▸ **WORK TO COMPLETE**: Look below for the line that has "none; stroke-linecap: round;". Set down the lines from there through the line that has "#687570; stroke-width: 11", exactly as written.

▸ **INPUT DATA**:

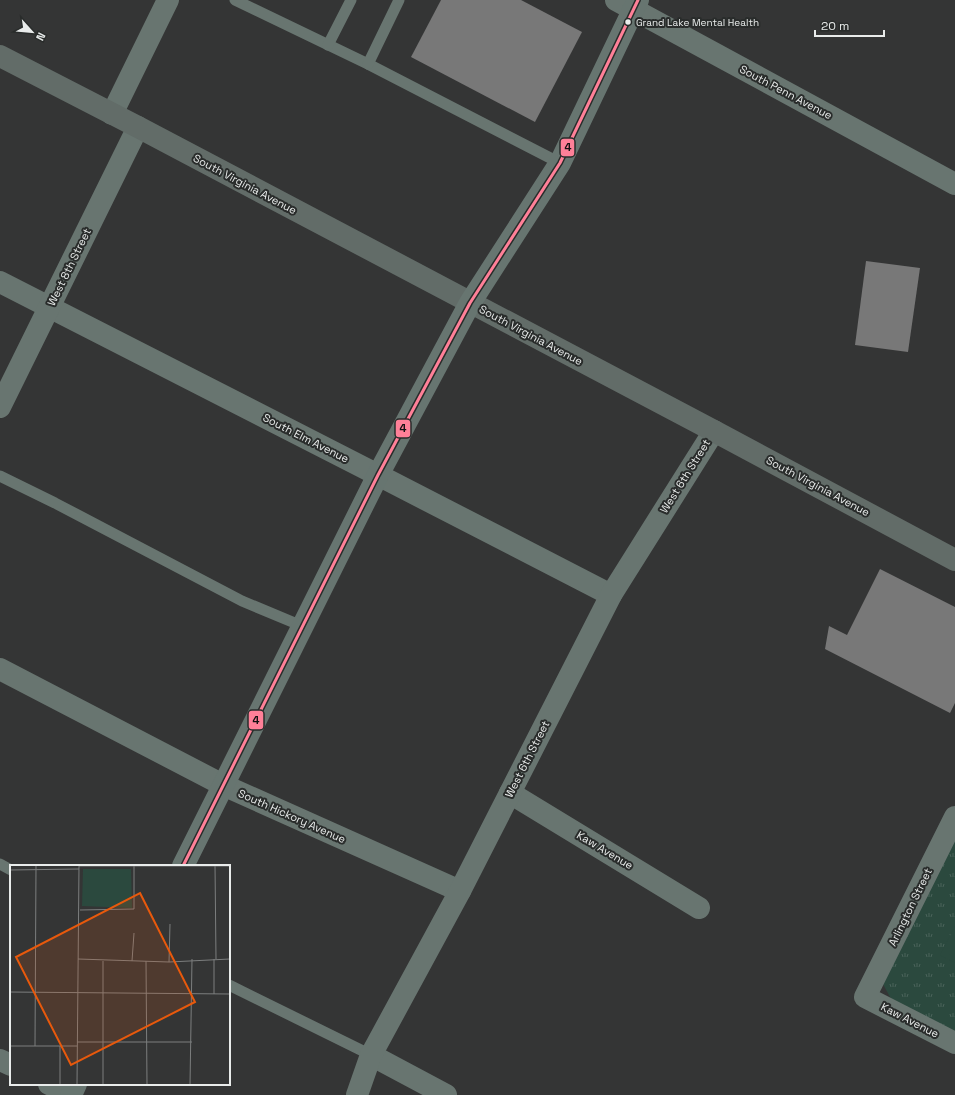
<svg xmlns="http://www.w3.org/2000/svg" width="955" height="1095" font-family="'Space Grotesk',sans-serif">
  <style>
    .grass { fill: url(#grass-tufts) }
    .garden { fill: #2b493e }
    .building { fill: #787878 }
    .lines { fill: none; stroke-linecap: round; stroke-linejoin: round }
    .lane { stroke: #687570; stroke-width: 11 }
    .street { stroke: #687570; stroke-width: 22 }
    .secondary { stroke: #626c68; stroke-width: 22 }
    .primary { stroke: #677570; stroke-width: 22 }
    .bus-1-casing { stroke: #292c2b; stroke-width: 6 }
    .bus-1 { stroke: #ff8098; stroke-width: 3 }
    .bus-dot { fill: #e9eceb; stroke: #292c2b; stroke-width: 1.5 }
    .labels { text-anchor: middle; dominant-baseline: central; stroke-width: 4; stroke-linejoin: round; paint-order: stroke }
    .bus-label { font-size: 10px; fill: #e9eceb; stroke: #292c2b; text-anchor: start }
    .street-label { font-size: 11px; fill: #e9eceb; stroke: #292c2b }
    .inset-road { fill: none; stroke: #7c7e7e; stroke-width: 1 }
    .view { fill: #e8590c; fill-opacity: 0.15; stroke: #e8590c; stroke-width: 2 }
    .inset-edge { fill: none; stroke: #e9eceb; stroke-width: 2 }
    .line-badge { stroke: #292c2b; stroke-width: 1.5 }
    .pale-badge-label { font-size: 11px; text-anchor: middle; font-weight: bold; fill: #111 }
  </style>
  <defs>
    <pattern id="grass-tufts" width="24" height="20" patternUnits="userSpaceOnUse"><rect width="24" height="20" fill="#2b493e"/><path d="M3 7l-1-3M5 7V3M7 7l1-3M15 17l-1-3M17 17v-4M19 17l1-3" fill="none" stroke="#4a635a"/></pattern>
  </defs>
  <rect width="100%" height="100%" fill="#343535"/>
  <polygon class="grass" points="955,839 955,1035 899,1006 890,997 883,984"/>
  <polygon class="garden" points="955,926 955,963 940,955"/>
  <g class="building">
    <polygon points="441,0 521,0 582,32 535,122 411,57"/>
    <polygon points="866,261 920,268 908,352 855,345"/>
    <polygon points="880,569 955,607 955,703 950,713 825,649 829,626 847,635"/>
  </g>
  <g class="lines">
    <g class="lane">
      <polyline points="235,0 368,64 560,163"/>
      <polyline points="328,45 351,0"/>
      <polyline points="368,64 399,0"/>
      <polyline points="0,476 55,503 242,601 302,626"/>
      <polyline points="0,864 11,870"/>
      <polyline points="229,985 371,1055"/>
    </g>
    <g class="street">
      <polyline points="616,0 955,184"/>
      <polyline points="112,114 168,0"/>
      <polyline points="0,282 378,475 611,595"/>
      <polyline points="0,407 138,127"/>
      <polyline points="0,669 223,785 460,891"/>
      <polyline points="510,793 699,908"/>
      <polyline points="955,817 865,997 955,1043"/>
      <polyline points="371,1055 446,1095"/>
      <polyline points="0,1060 11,1065"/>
      <polyline points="49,1084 71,1095"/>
      <polyline points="357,1095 371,1055 460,891 611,595 714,431"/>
    </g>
    <polyline class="secondary" points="0,56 138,127 714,431 955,560"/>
    <g class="primary">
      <polyline points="183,866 378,475 470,303 560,163 638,0"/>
      <polyline points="71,1095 76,1084"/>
    </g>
    <defs>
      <polyline id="bus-1" points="183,866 378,475 470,303 560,163 638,0"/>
    </defs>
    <use href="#bus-1" class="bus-1-casing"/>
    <use href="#bus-1" class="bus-1"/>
  </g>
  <circle class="bus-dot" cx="628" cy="22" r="3.5"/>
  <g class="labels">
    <g class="bus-label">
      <text x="636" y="22">Grand Lake Mental Health</text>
    </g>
    <g class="street-label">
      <text transform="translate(786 92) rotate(28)">South Penn Avenue</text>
      <text transform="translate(245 184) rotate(28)">South Virginia Avenue</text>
      <text transform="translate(69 267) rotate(-64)">West 8th Street</text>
      <text transform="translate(531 335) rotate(28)">South Virginia Avenue</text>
      <text transform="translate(306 438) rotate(27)">South Elm Avenue</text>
      <text transform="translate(685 476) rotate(-58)">West 6th Street</text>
      <text transform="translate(818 486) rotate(28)">South Virginia Avenue</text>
      <text transform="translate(527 759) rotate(-63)">West 6th Street</text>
      <text transform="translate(292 816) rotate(24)">South Hickory Avenue</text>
      <text transform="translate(605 850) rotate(31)">Kaw Avenue</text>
      <text transform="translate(910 907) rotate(-64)">Arlington Street</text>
      <text transform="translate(910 1020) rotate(27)">Kaw Avenue</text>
    </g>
  </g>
  <g transform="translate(10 865)">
    <rect width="220" height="220" fill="#343535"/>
    <path d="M73 4H121L122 43 72 41Z" fill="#2b493e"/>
    <path d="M82 9H115V23H82ZM82 24H115V38H82Z" fill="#2b493e"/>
    <path class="inset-road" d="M205 0 206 94M69 1H220M0 5 69 4M70 45 124 44V1M68 94 159 97 220 94M93 96V220M122 96 124 68M136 96 137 220M159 97 160 59M0 127 220 129M204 129V94M67 177H182M0 181H67M25 181 26 0M50 220V181M67 220 69 0M180 220 182 94"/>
    <path class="view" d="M130 28 185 137 61 200 6 92Z"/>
    <rect width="220" height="220" class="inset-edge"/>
  </g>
  <g class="line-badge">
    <rect x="560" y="138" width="15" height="19" rx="4" fill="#ff8098"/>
    <rect x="395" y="419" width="16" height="19" rx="4" fill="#ff8098"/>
    <rect x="248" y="710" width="16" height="20" rx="4" fill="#ff8098"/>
  </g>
  <g class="pale-badge-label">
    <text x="568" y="151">4</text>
    <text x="403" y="432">4</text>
    <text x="256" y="724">4</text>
  </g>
  <g transform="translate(32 32) rotate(117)" stroke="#292c2b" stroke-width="3" paint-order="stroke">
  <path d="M0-3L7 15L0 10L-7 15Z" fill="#e9eceb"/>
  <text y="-6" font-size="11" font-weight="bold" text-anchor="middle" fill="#e9eceb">N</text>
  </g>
  <path d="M815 30v6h69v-6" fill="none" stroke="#e9eceb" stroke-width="2"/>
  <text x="821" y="30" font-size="12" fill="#e9eceb" stroke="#292c2b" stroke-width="3" paint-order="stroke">20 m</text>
</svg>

▸ **TASK RESULT**:
    .lines { fill: none; stroke-linecap: round; stroke-linejoin: round }
    .lane { stroke: #687570; stroke-width: 11 }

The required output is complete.